Exactly retype the opening line of the entries and every line after it, ending with the line that contains "middle pip: (357, 272)". Skip all pictures.
[[ Data shown, beginning ]]
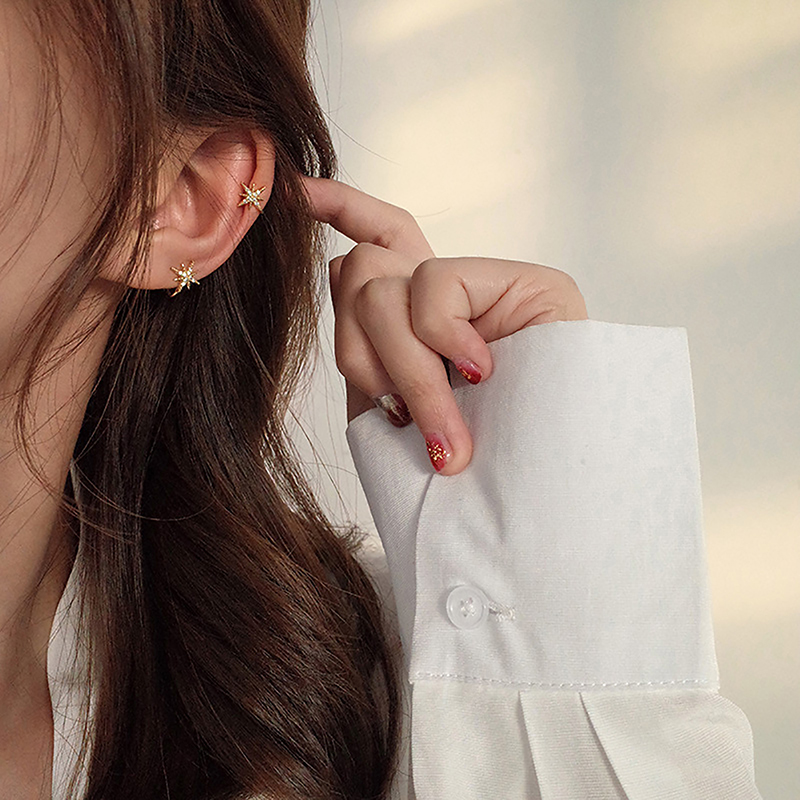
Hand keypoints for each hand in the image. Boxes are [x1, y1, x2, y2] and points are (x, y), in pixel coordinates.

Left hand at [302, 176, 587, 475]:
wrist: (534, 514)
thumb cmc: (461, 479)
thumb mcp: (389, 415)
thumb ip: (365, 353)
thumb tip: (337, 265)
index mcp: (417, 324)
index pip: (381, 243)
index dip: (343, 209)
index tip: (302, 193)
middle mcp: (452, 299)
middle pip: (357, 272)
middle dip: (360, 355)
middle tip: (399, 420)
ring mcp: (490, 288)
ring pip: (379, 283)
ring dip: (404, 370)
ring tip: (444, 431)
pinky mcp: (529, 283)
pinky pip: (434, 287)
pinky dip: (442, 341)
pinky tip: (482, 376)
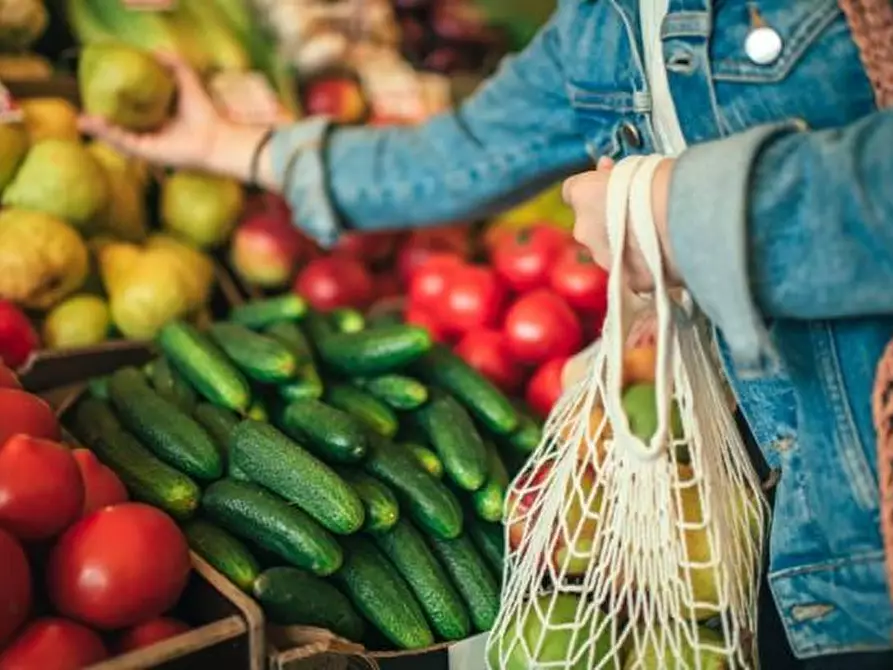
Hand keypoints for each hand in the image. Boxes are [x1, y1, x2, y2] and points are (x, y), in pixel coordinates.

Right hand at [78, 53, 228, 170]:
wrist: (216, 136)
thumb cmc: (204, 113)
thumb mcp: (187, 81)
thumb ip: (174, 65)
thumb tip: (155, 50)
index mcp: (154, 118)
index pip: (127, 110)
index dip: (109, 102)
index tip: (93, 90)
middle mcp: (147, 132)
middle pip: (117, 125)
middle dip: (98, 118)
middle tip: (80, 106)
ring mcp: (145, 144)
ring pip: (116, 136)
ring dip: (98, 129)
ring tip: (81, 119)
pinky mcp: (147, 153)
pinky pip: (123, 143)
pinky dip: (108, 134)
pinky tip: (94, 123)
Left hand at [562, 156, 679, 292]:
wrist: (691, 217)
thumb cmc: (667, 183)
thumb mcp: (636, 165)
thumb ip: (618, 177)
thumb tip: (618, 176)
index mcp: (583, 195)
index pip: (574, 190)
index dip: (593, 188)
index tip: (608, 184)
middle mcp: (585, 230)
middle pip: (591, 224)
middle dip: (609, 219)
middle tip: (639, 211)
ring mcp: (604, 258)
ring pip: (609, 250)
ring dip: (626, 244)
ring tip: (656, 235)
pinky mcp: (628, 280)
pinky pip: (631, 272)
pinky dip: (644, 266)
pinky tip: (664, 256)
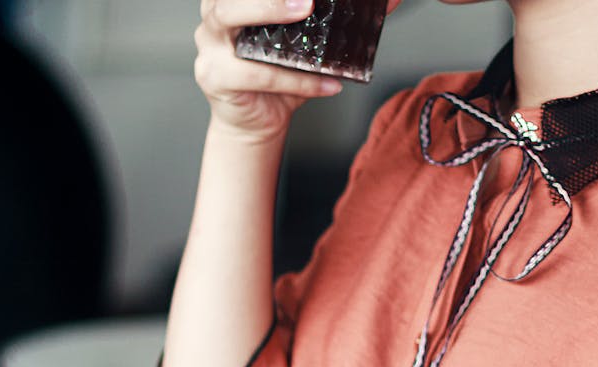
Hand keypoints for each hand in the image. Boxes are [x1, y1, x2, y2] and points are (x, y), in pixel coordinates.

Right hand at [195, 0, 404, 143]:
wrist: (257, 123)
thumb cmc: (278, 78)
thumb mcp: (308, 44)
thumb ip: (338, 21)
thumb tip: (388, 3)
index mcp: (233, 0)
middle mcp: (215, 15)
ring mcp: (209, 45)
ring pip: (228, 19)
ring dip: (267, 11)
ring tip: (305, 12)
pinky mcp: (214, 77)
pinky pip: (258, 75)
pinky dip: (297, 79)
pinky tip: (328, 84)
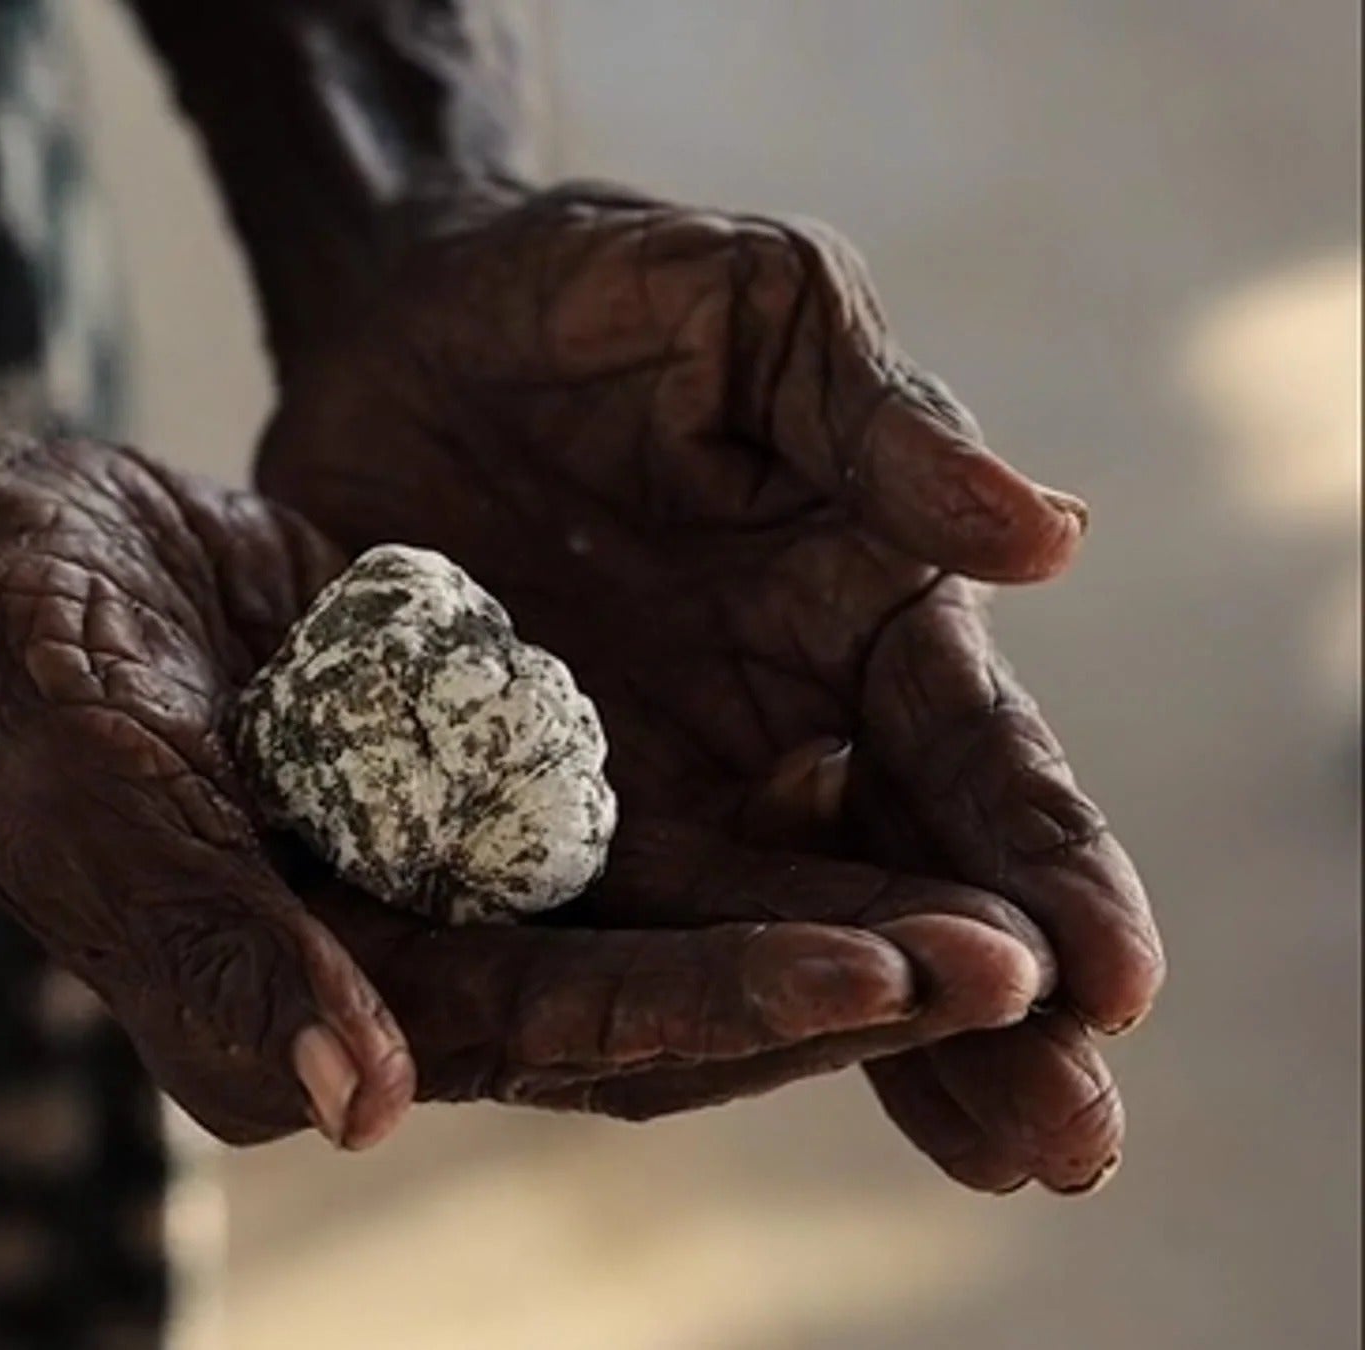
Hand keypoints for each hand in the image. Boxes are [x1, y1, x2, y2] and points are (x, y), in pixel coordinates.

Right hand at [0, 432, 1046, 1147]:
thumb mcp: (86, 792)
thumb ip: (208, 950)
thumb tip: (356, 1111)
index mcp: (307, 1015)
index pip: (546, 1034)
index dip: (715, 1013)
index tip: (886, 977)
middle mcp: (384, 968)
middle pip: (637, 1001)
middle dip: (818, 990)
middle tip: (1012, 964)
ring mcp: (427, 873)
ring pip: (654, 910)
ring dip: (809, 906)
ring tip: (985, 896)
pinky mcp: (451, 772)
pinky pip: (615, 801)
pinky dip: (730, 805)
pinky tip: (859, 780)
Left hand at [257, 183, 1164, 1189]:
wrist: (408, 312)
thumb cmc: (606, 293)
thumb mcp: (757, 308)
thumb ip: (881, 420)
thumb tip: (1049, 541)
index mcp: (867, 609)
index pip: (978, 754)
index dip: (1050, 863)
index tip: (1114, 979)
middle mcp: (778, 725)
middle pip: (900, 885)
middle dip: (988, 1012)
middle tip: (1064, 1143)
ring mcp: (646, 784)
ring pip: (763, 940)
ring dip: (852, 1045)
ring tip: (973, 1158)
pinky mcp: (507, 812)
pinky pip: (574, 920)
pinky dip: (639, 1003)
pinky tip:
[[ Data shown, end ]]
Output:
Hand keypoints for each hand in the image. Boxes are [x1, y1, x2, y2] and points are (x, y), in pixel coordinates.

Left hand at [302, 176, 587, 475]:
wrist: (534, 514)
thumb cmc: (461, 479)
thumb mcp: (389, 415)
thumb ip: (365, 353)
thumb tip: (337, 265)
index mcp: (417, 324)
index pip: (381, 243)
index dip: (343, 209)
index tip: (302, 193)
middle mcp: (452, 299)
middle pip: (357, 272)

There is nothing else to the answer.